I want to preach this text today because the old men’s weeping is a picture not only of the divide in this country but also a picture of the pain we mask. The trauma they had suffered for 70 years explodes through the trigger of this one religious event. These old men are not just crying about a temple; they’re crying about all the trauma they have gone through, over and over, only to come out to this. I want to talk to you; God sent me to talk to you. You call yourself being strong and tough, but we have ingested a lot of trauma. Our way of life has completely been disrupted.

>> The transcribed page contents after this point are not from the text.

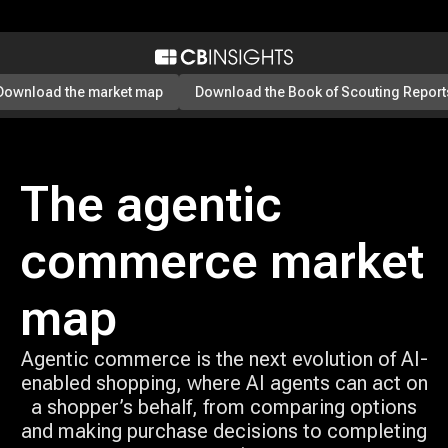
Download the market map
Download the Book of Scouting Report
The agentic
commerce market
map
Agentic commerce is the next evolution of AI-
enabled shopping, where AI agents can act on
a shopper’s behalf, from comparing options
and making purchase decisions to completing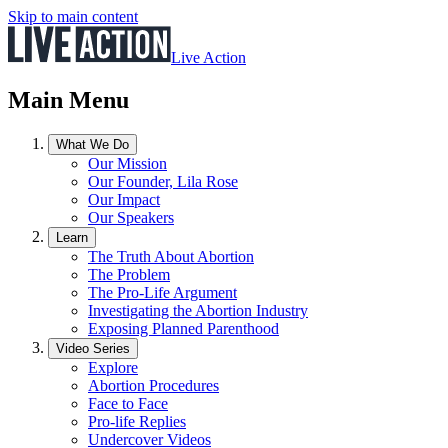
Skip to main content
Live Action
Main Menu
What We Do
Our Mission
Our Founder, Lila Rose
Our Impact
Our Speakers
Learn
The Truth About Abortion
The Problem
The Pro-Life Argument
Investigating the Abortion Industry
Exposing Planned Parenthood
Video Series
Explore
Abortion Procedures
Face to Face
Pro-life Replies
Undercover Videos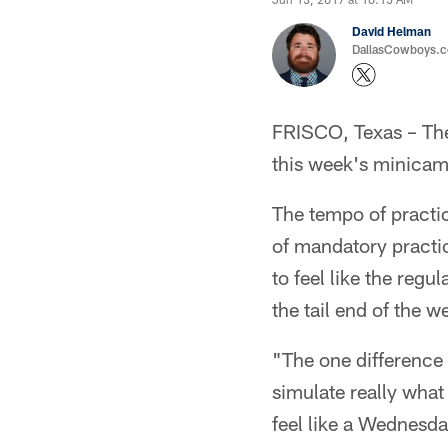
David Helman
DallasCowboys.co
FRISCO, Texas – The 
this week's minicamp
The tempo of practic
of mandatory practi
to feel like the reg
the tail end of the w
"The one difference i
simulate really what 
feel like a Wednesda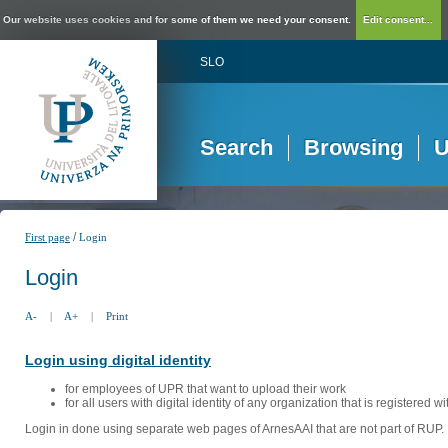
Our website uses cookies and for some of them we need your consent.
Edit consent...
SLO
Search
Browsing
U
/
First page
Login
Login
A-
|
A+
|
Print
Login using digital identity
for employees of UPR that want to upload their work
for all users with digital identity of any organization that is registered w
Login in done using separate web pages of ArnesAAI that are not part of RUP. 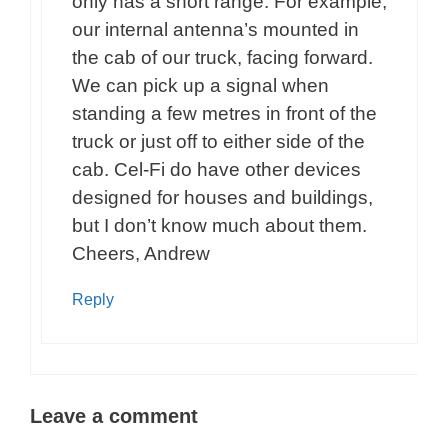
only has a short range. For example,
our internal antenna’s mounted in
the cab of our truck, facing forward.
We can pick up a signal when
standing a few metres in front of the
truck or just off to either side of the
cab. Cel-Fi do have other devices
designed for houses and buildings,
but I don’t know much about them.
Cheers, Andrew
Reply
Leave a comment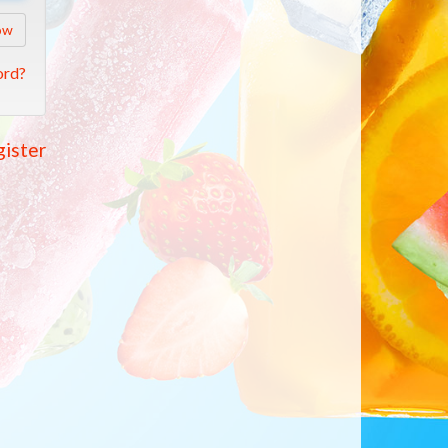
ow
ord?
ister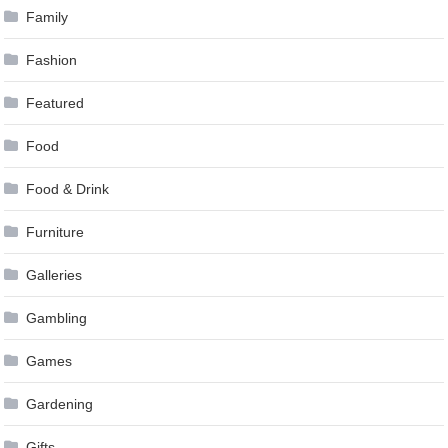
Family
Fashion
Featured
Food
Food & Drink
Furniture
Galleries
Gambling
Games
Gardening
Gifts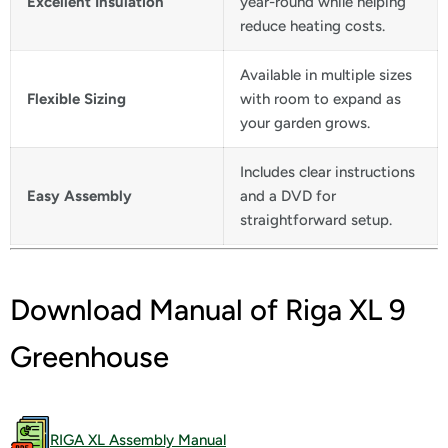
Excellent Insulation
year-round while helping
reduce heating costs.
Available in multiple sizes
Flexible Sizing
with room to expand as
your garden grows.
Includes clear instructions
Easy Assembly
and a DVD for
straightforward setup.
Download Manual of Riga XL 9
Greenhouse
RIGA XL Assembly Manual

Our family gatherings have become perilous. To hug your grandchildren is to put your life at risk. This is not normal. Your sister comes over, and you can’t hug your own sister. It’s traumatic! It’s traumatic because we have lost hundreds of thousands of people—some of whom we knew, others we merely knew of. How can you expect me to act like nothing happened when I’m running around looking like a bank robber with a mask up to my eyes? My mother lived and died without ever seeing this mess. My grandmother lived and died without ever seeing this mess, and yet we are the generation that has found ourselves captive—captive by a virus, captive by an economy, captive by racism, captive by the killings and shootings of our sons. We’re captive by plagues and distress.
Because of the times we are in, the triggers are going off. Our relationships are collapsing; marriages are falling apart; ministries are folding because of the triggers of the times we’re living in. While some are going into business, others are going out of business, trying to reinvent themselves. And you’re trying to act like it didn’t hurt. Of course, it hurt! Can we be real this morning? Of course, it hurt! Anytime you can’t have a normal Thanksgiving dinner, of course, it hurt! Any time you’re scared of Christmas, of course, it hurt! Anytime you have to muster your nerve to go into the grocery store, of course, it hurt!
And that trigger went off, and those old men started screaming because of the trauma they had suffered over and over again, saying nothing at all. And God told me to tell His people: open your mouth! Don’t sit there with your lips glued together, letting your soul implode in unexpressed agony. There’s something—there’s a release—that God wants to do in this place this morning. I mean a belly release! I don’t mean just a nice Sunday morning service; God wants to ventilate the trauma that has attacked your soul!
You’ve lost mothers and sisters and aunts, and you’re trying to smile and act like it doesn’t matter, but God said, «Tell my people to open their mouths!» I know it sounds silly; I know it looks crazy; I know it’s unorthodox, but you are at home anyway! Open your mouth and just shout out a good cry to God!